Opinião
Atualmente, percebe-se que, com o avanço da
tecnologia e com os recursos de comunicação cada vez mais velozes, os registros
de escrita à mão estão progressivamente mais distantes das pessoas,
principalmente dos jovens, que já não mantêm o hábito da escrita manual, em
especial pelo não uso de suportes — papel e caneta — como forma de comunicação.
Diante de um cenário cada vez mais tecnológico e instantâneo, a escrita à mão
passou a ser deixada de lado em função da rapidez com que se envia e se recebe
uma mensagem. Soma-se a isso a velocidade dessa escrita, geralmente abreviada,
que cria novos códigos de comunicação, comprometendo a ortografia correta das
palavras.
Nesse contexto, o cérebro passa a não ser
devidamente estimulado quanto à percepção visual, ao processamento motor fino e
aos estímulos relacionados à memorização, ao reconhecimento de letras e ao
desenvolvimento da leitura.
Ao escrevermos à mão, estimulamos a retenção de
informações, o foco de atenção, o controle inibitório e a organização do
pensamento e da linguagem, o que não ocorre da mesma forma quando digitamos.
Pessoas que praticam esse tipo de escrita apresentam melhor desempenho em
leitura, interpretação e na produção de registros mais reflexivos.
Há pesquisas desenvolvidas na área que indicam que
o movimento livre da escrita promove associações livres e múltiplas conexões.

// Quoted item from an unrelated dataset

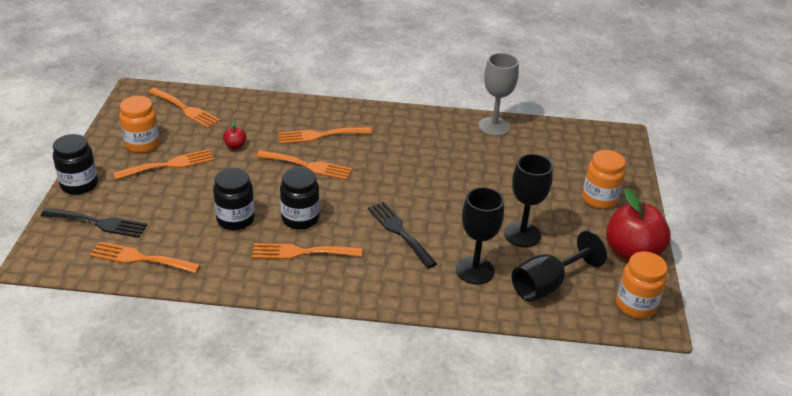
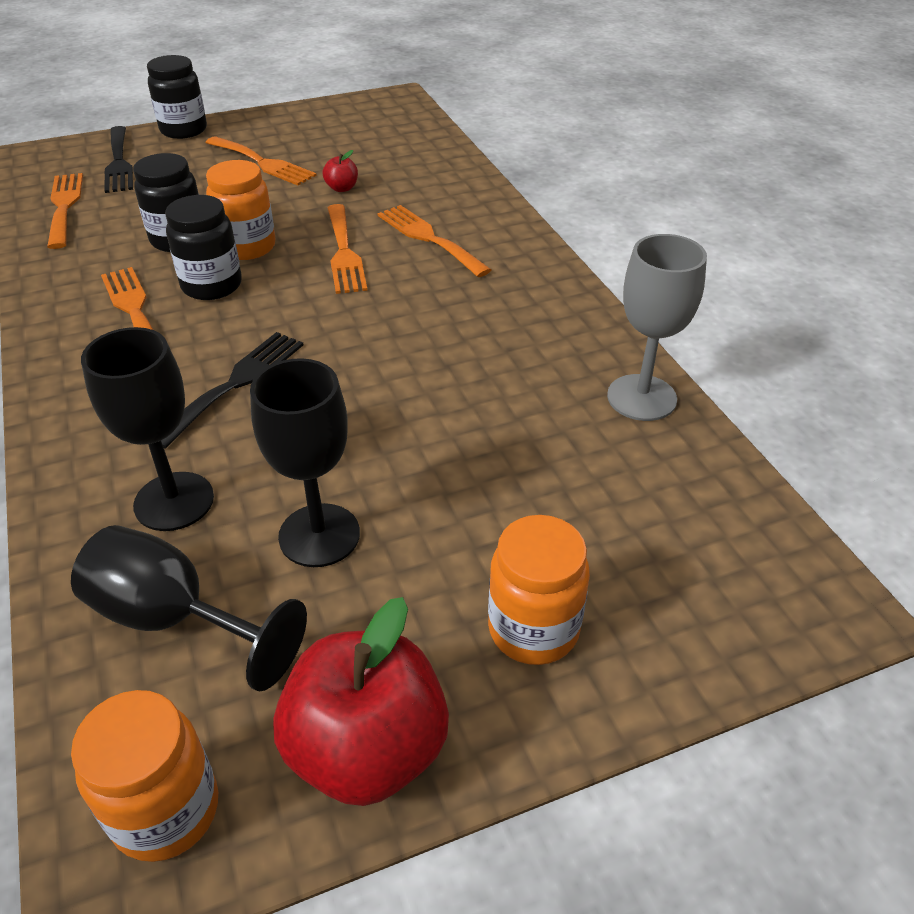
camera: 65 degrees right, 5 degrees up
(142, 144) = (291, 135): orange jar -> orange jar (247, 247)
(186, 109) = (390, 134): orange fork -> none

Além disso, reduz o estresse, aumenta a capacidade de reflexão, melhora a
autorregulação emocional e favorece estados de atenção, funcionando como um
ritmo corporal que acalma o sistema nervoso. Para Umberto Eco, a escrita manual
nos força a um processo cognitivo mais profundo, pois escrever à mão nos obriga
a “compor a frase mentalmente antes de escrevê-la” e, graças à resistência da
caneta e do papel, leva-nos a desacelerar e a pensar.
O ato de escrever exige reflexão, uma parada para
síntese a partir de uma organização interna, o que reforça a memória de longo
prazo. A criatividade também se manifesta durante a escrita à mão. A pausa no
ato de pensar, o ritmo da escrita e o controle do pensamento favorecem a memória
e a reflexão sobre as leituras realizadas.
Cabe ressaltar que, para a neurociência, escrever à
mão beneficia corpo, emoção e cognição, pois memória, atenção e criatividade
caminham juntas, deixando claro que, mesmo na era digital, a escrita à mão deve
ser preservada, em benefício da saúde mental e do desenvolvimento cerebral.
A escrita nos ajuda a transformar pensamentos em
palavras, a comunicar-nos com clareza e a fortalecer o senso crítico e
criativo, levando-nos a acessar novos mundos, novas visões e a ampliar nosso
repertório cultural e social.
É necessário retomar a escrita à mão como algo
prazeroso, buscando resgatar a importância da pausa para pensar, estimulando a
produção de uma escrita coerente, potente, crítica e criativa.
Josiane Borgmann Viana - psicopedagoga e coordenadora
pedagógica dos Anos Iniciais do Colégio Positivo – Joinville.